*** Passage for review ***

One of the core features of Builder is, well, building. So we need to provide the best experience we can. That means we need wide support for build systems and languages. How we get from source code to a product can vary in a multitude of ways.
For example, you might need to alter how you launch programs to run inside a container. You might need access to headers that only exist in the SDK and not the application runtime. You might even need to download or build dependencies for your project at a given point. Furthermore, this could all change based on what plugins you’ve chosen to enable in your Builder environment.
When I set out to create Builder, I knew that I wouldn’t be able to see all the possibilities that Builder needs to handle. So I explicitly avoided designing an abstract solution until I understood the problem better. But I think we understand the problem well enough now. So over the winter holiday I started putting together the design of IdeBuildPipeline.
The pipeline is a one-directional series of build phases. Each phase can have stages attached to it. Builds progress in the order of their attached stages, each of which can be an asynchronous operation. We only need to advance the build up to the requested phase. If the IDE detects something has changed, it can invalidate various phases of the pipeline causing them to be executed again at the next build request.

*** End of Passage for review ***
*** Extracted material ***

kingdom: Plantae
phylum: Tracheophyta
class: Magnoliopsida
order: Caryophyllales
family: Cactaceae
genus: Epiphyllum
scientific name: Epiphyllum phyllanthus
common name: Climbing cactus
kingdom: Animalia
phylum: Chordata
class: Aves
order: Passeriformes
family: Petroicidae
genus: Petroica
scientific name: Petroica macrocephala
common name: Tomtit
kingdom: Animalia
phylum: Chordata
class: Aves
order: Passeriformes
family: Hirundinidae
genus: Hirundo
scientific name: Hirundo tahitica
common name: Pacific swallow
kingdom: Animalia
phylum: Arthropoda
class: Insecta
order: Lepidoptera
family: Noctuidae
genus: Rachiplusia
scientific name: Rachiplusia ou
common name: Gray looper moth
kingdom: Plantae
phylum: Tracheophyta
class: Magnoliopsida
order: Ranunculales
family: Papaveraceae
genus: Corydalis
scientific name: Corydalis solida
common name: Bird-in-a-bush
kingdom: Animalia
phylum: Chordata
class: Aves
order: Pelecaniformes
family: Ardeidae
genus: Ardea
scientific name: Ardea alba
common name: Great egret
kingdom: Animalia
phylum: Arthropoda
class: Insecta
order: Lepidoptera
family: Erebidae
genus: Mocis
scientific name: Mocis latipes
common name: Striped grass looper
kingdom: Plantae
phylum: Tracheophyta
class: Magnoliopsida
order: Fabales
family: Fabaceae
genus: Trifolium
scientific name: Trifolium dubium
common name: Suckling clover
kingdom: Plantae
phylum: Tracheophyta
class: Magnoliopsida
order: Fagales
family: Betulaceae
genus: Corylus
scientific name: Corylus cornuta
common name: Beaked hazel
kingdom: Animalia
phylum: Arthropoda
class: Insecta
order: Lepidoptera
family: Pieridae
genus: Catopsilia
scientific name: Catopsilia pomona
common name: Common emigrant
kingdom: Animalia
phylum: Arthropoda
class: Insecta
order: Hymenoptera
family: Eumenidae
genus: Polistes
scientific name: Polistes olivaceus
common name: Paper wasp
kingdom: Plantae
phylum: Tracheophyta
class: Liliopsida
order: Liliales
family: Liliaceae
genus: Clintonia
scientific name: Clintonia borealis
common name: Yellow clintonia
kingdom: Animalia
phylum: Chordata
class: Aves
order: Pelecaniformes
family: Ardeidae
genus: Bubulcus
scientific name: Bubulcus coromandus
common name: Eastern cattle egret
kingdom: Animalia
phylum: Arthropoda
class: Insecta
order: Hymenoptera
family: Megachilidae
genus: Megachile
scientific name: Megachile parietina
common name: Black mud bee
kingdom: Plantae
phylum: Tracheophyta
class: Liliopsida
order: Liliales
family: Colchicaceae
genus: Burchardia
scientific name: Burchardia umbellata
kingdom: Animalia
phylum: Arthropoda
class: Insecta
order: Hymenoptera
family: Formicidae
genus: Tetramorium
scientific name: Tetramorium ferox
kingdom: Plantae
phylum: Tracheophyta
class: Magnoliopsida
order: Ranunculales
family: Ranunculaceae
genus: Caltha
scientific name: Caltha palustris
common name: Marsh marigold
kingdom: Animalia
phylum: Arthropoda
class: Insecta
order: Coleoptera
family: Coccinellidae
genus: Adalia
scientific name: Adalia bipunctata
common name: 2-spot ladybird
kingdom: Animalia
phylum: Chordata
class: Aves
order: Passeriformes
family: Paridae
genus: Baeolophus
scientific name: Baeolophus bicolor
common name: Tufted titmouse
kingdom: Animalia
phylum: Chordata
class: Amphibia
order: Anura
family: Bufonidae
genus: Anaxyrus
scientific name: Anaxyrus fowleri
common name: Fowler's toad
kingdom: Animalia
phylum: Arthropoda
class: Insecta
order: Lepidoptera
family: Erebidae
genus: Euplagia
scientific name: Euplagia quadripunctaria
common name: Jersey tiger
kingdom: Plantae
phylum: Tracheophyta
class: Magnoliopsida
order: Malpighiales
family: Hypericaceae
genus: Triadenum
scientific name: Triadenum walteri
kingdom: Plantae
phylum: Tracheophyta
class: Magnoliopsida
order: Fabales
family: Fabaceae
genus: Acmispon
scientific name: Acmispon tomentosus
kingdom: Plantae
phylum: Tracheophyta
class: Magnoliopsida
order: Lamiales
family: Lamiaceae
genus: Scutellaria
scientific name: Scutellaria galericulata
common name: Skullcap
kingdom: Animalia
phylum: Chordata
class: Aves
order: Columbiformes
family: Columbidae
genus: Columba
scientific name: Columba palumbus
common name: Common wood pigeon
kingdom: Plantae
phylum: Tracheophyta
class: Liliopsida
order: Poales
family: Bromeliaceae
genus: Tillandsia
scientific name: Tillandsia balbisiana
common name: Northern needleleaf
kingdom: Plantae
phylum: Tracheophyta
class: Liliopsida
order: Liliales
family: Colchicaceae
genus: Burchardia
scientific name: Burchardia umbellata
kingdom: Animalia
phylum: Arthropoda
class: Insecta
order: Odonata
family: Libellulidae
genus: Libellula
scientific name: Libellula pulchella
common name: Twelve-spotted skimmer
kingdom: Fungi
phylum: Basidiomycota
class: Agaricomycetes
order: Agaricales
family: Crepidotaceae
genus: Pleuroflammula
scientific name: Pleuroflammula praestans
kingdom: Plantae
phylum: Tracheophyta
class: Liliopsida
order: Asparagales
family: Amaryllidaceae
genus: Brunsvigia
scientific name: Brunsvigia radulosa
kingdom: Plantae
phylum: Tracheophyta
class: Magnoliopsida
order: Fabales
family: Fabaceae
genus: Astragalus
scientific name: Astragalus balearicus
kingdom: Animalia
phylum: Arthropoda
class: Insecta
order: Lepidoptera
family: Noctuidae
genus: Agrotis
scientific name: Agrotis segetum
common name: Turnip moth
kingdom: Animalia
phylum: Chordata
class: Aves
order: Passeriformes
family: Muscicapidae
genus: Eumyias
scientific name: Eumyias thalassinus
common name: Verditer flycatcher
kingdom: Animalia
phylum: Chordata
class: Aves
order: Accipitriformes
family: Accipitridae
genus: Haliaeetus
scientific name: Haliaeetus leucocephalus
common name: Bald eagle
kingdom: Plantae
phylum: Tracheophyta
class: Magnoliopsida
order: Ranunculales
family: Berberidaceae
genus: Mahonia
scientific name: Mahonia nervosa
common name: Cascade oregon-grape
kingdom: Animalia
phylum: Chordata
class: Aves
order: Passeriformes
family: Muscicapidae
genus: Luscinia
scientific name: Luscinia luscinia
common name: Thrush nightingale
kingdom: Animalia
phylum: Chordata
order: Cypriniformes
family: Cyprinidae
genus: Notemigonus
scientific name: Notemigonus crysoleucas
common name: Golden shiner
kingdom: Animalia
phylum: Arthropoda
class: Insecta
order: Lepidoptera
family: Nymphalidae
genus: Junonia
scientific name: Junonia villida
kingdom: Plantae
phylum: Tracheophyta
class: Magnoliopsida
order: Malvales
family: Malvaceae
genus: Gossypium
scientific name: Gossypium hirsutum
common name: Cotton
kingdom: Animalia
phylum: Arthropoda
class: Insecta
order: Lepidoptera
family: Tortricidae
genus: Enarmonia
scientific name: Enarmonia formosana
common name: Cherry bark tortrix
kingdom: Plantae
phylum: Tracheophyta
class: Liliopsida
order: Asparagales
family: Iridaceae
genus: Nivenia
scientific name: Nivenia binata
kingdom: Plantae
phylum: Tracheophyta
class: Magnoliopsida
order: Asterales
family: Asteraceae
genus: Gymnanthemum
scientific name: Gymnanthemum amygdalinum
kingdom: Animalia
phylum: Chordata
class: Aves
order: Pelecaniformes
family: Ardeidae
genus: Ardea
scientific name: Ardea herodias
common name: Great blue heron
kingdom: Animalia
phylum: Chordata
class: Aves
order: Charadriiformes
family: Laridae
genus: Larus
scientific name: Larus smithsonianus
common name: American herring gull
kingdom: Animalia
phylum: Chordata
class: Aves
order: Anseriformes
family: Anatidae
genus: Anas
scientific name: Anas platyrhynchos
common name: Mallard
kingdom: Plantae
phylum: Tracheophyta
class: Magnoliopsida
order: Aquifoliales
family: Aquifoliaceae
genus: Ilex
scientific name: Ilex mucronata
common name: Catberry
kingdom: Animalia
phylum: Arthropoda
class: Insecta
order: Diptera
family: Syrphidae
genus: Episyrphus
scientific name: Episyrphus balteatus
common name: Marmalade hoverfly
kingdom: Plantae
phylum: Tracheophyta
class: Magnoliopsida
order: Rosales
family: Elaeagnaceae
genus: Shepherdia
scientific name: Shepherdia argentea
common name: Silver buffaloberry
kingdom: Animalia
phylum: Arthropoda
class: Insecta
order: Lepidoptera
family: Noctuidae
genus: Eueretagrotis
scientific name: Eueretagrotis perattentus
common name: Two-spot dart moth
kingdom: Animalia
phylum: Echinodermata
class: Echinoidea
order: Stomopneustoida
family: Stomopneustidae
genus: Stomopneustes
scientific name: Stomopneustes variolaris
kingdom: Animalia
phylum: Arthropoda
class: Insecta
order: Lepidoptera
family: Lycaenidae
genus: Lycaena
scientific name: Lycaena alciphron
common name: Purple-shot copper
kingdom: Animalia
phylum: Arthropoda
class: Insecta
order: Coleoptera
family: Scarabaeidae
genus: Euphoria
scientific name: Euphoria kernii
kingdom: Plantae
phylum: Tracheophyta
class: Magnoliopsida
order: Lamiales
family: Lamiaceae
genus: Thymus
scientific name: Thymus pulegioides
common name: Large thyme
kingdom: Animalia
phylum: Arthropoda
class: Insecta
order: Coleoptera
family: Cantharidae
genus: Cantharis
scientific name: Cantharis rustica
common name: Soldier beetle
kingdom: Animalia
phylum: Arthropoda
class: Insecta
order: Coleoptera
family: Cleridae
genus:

*** End of Extracted material ***

[Things to do]
1. Summarize the text on Builder's build support in two sentences.
2. Transcribe the stretch of the text on Builder's build support from "One of the core" through "multitude of ways.".

[Answers for the exercise]
1. Because building is a core feature of Builder and the path from source code to a product can vary widely (running inside a container, needing SDK-only headers, fetching or building dependencies, and depending on enabled plugins), Builder needs wide support for build systems and languages. Having waited until the problem was better understood, the author designed IdeBuildPipeline, a one-directional series of build phases with attached stages that may be asynchronous, which advances only to the requested phase and lets the IDE invalidate phases when something changes so they run again at the next build request.

2.
One of the core features of Builder is, well, building. So we need to provide the best experience we can. That means we need wide support for build systems and languages. How we get from source code to a product can vary in a multitude of ways.